Neet is a girl problem too

22nd December 2006 at 00:00
New figures reveal that girls run a greater risk of ending up without jobs than boys in some areas

THE STEREOTYPE of the Neet youngster - a young, "neddy" male, in and out of trouble with the police - has been shattered by statistics from some of the "Neet" hotspots in Scotland.

In North and East Ayrshire, girls claiming workless benefit outnumber boys, while in Inverclyde, education officials been surprised that the split is close to 50:50 between girls and boys in the Neet group.

The findings come with a health warning from education officials that youngsters between 16 and 19 years old are a complex group and that there should be no rush to find a quick-fix solution.

A number of explanations are offered as to why so many girls should be Neet - not in education, employment or training - and why a particularly large proportion fall into the category of not actively seeking work. They vary from teenage pregnancy, caring responsibilities for relatives or siblings, lack of aspiration, and some Asian girls being expected by their families to stay at home.

Graham Short, executive director of educational and social services at East Ayrshire Council, said: "Girls in disadvantaged areas seems to be much less career aspirational than boys. It is one of the paradoxes: girls tend to achieve much more in school than boys but, when it comes to the transition to work, boys still have less of a disadvantage."

In November, Graham Donaldson, senior chief inspector of education, told the annual conference of the Headteachers' Association of Scotland that there were more girls in the Neet group than boys, and that schools had to do more to track pupils when they left secondary education.

Since then, Jack McConnell, the First Minister, has announced that, if Labour won the Scottish elections, he would set up 100 skills academies to tackle the Neet problem. This month, he announced that all 12 Scottish Premier League football clubs had signed up to a Scottish Executive initiative to try and engage potentially Neet boys.

Mr McConnell has also floated the idea of effectively raising the school leaving age for young people who do not have a further education or training place or job to go to at the age of 16.

However, Mr Short warned: "There is a danger that we deal with the population of school-leavers in terms of just a leavers' destination.

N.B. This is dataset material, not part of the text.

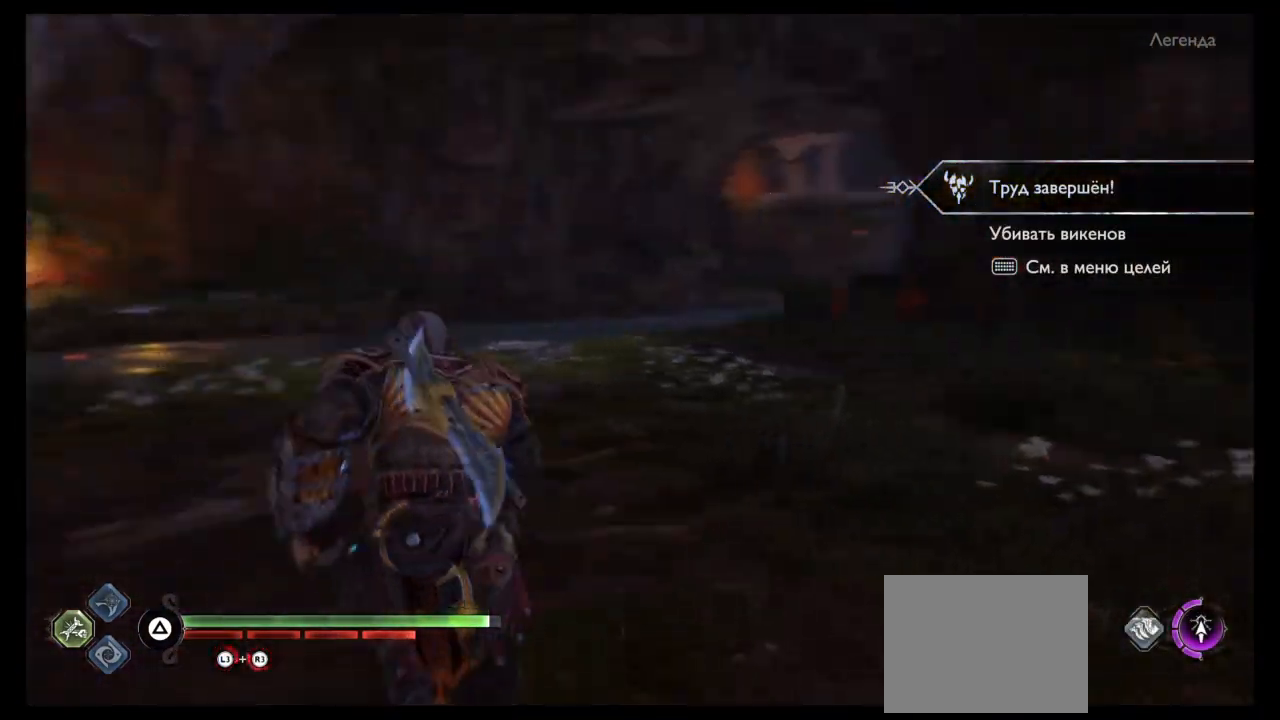
{"buttons": [], "left_stick": "center", "right_stick": "right", "events": [[434, "left_stick", "center"]]}
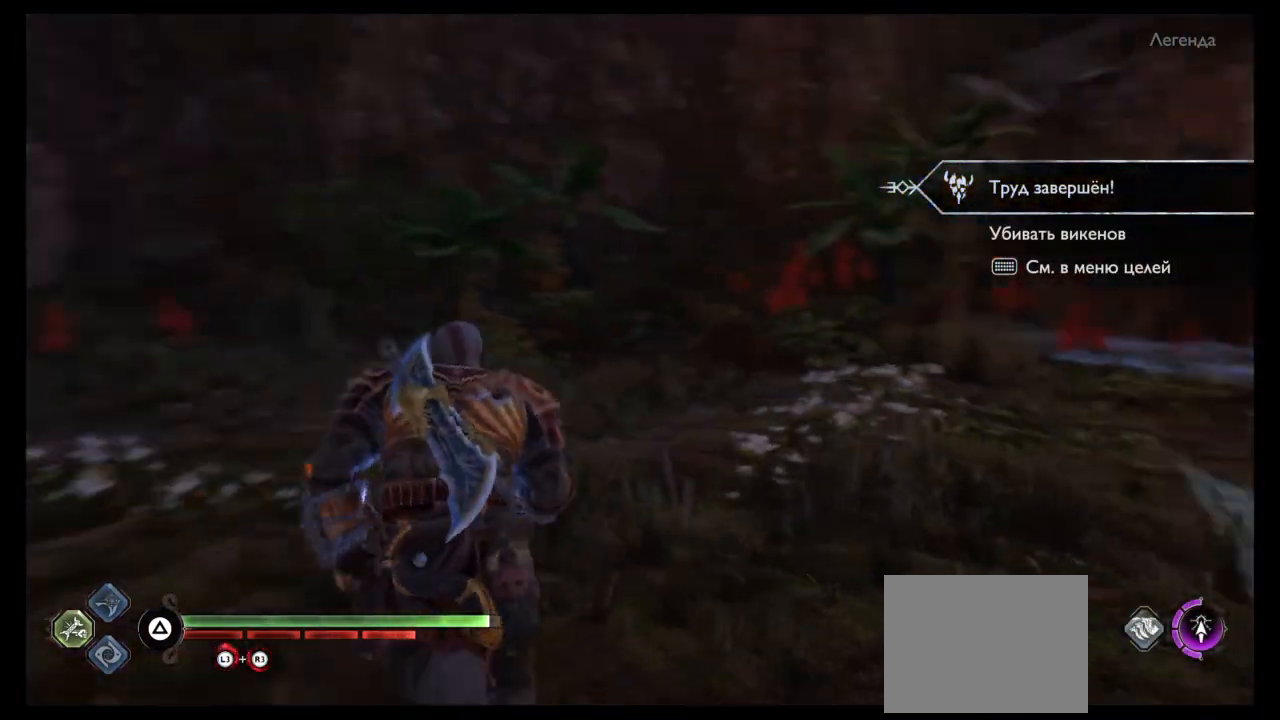
{"buttons": [], "left_stick": "down", "right_stick": "center", "events": [[101, "left_stick", "down"], [301, "right_stick", "center"]]}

"We could have young people leaving school at 16 and going to college. But the question is, what are they going to be doing six weeks after starting college? We have a consensus across the country among education authorities and FE colleges that the big issue with Neet is to solve the retention rate problem in colleges."

In his authority, the figures for people aged 16-19 claiming workless benefit in 2005, according to the Department for Work and Pensions, were 400 girls and 348 boys. In 2004, the figures were 380 girls and 300 boys; in 2003 - 380 girls and 345 boys.

He added: "According to our figures for October to November 2004, 80 of this group were lone parents."

John Travers, corporate director of education services in neighbouring North Ayrshire, said the figures in his authority for 16-19 year-olds on workless benefit in 2005 were: 400 girls to 330 boys.

"People walk about with a stereotypical Neet youngster in their mind - that they are young and 'neddy', male, and getting into trouble with the police.

But that's not necessarily the case - the position is much more complex than that."

There were significant disparities between authorities. In North Ayrshire, there were very few jobs; in other authorities there were jobs going unfilled because youngsters did not want to go into them for one reason or another.

At Inverclyde, another of the seven "hotspot" Neet authorities, Colin Laird, a head of service in the education department, said: "Our impression of the Neet population is that females and males are roughly equal in size.

"That surprised me, knowing what I know about girls and their maturity and slightly greater willingness to learn. I would have expected the split to be otherwise - more males."

Mr Laird speculated that part of the explanation may be "movement and churn" in the service industry and shops.

Julie-Anne Jamieson, head of employability at Careers Scotland, said: "If you look at the statistics and attainment generally in schools, girls are doing better than boys.

"Intuitively, people think that Neet is more of a significant issue for boys because there are more boys than girls who are unemployed and looking for work than girls. But if you look at inactivity figures, the picture is different and there are more females."